Successus improborum plures allicit.


Libro 3, fábula 12
EL POLLO A LA PERLA
PULLUS AD MARGARITAM
Un pollo, mientras buscaba comida, encontró una perla en el basurero.
In sterquilino pullus gallinaceus, // dum quaerit escam, margaritam repperit. //
“¡Preciosa, dijo, estás en un lugar indigno! Si alguien ávido de tu valor te hubiese visto, hace tiempo hubieses vuelto a tu máximo esplendor.
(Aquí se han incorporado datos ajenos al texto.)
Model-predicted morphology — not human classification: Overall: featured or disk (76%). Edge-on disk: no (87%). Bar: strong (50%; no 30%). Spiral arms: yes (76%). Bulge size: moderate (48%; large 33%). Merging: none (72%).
Pero te he encontrado yo, que prefiero el alimento, y ni yo te soy útil a ti ni tú para mí vales nada”.
“Iaces indigno quanta res, inquit, loco! // Hoc si quis pretii cupidus vidisset tui, // olim redisses ad splendorem maximum. // Ego quod te inveni, potior cui multo est cibus, // nec tibi prodesse nec mihi quicquam potes”. //
Esto lo cuento a aquellos que no me entienden.
Hoc illis narro qui me non intelligunt.



Libro 4, fábula 3
SOBRE EL ZORRO Y LA UVA
DE VULPE ET UVA
Empujado por el hambre, un zorro intentaba coger la uva en la alto de una parra, saltando con todas sus fuerzas.
Fame coacta vulpes alta in vinea // uvam appetebat, summis saliens viribus. //
Ya que no pudo alcanzarla, al irse dijo: “Todavía no está madura; no quiero cogerla verde”.
Quam tangere ut non potuit, discedens ait: // “Nondum matura est; nolo acerbam sumere”. //
A quienes desprecian lo que no logran hacer, se deberá aplicar esta fábula.
Qui facere quae non possunt verbis elevant, // ascribere hoc debebunt exemplum sibi.


Libro 4, fábula 10
SOBRE LOS VICIOS DE LOS HOMBRES
DE VITIIS HOMINUM
Júpiter nos impuso dos alforjas: una llena de nuestros vicios nos la puso en la espalda, otra cargada de los ajenos nos la colgó en el pecho.
Peras imposuit Iuppiter nobis duas: // propriis repletam vitiis post tergum dedit, // alienis ante pectus suspendit gravem. //
Por este motivo no podemos ver nuestros defectos; pero apenas los otros yerran, los criticamos.
Hac re videre nostra mala non possumus; // alii simul delinquunt, censores sumus.



Libro 4, fábula 23
LA MONTAÑA PARTURIENTA
MONS PARTURIENS
La montaña estaba de parto, profiriendo monstruosos gemidos, y había en el mundo gran expectación de qué iba a parir. Pero ella dio a luz un ratón.
Mons parturibat, gemitus immanes ciens, // eratque in terris maxima expectatio // quod ille pareret. // At ille murem peperit.
Esto fue escrito para ti, que aunque proyectas grandes cosas, no concluyes nada.
Hoc scriptum est tibi, // qui, magna cum minaris, extricas nihil.